Task objective
Say only the number of lines in the entries below that contain "right".

Excerpted data
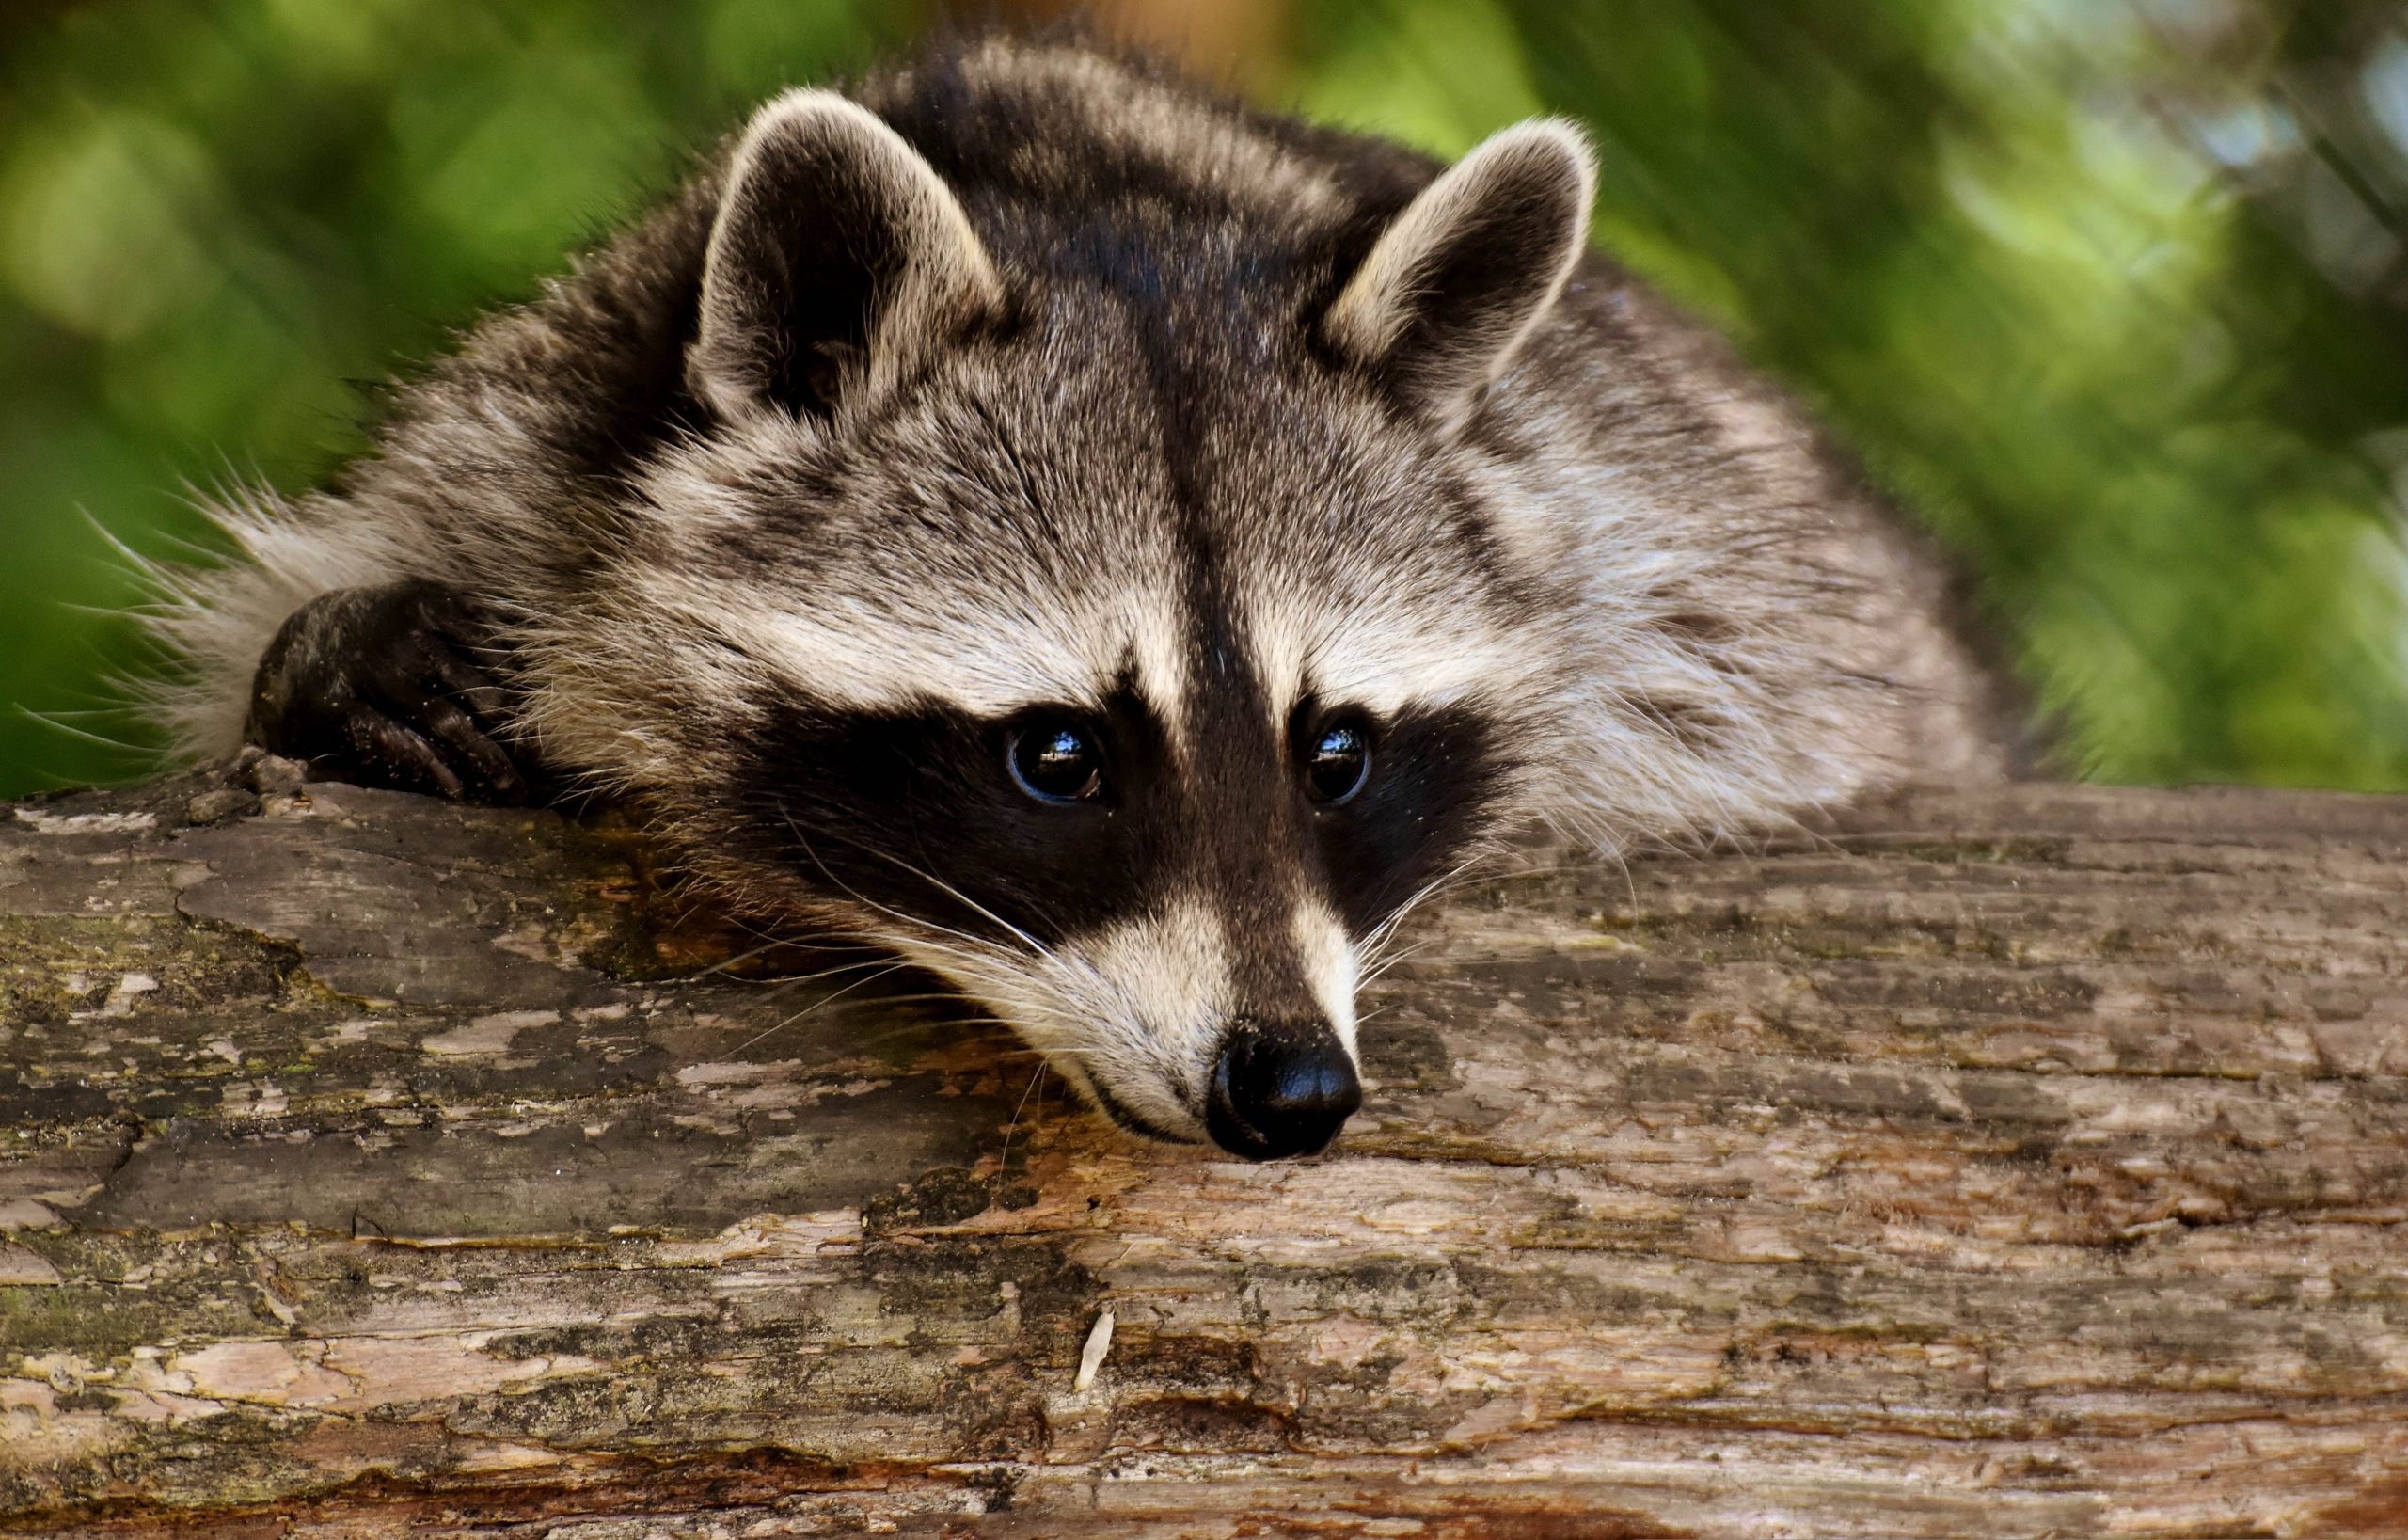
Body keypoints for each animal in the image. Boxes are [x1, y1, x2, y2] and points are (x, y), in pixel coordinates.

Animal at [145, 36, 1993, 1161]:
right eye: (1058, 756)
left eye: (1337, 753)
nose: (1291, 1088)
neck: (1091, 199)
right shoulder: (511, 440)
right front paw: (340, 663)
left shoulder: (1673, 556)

Solution below
3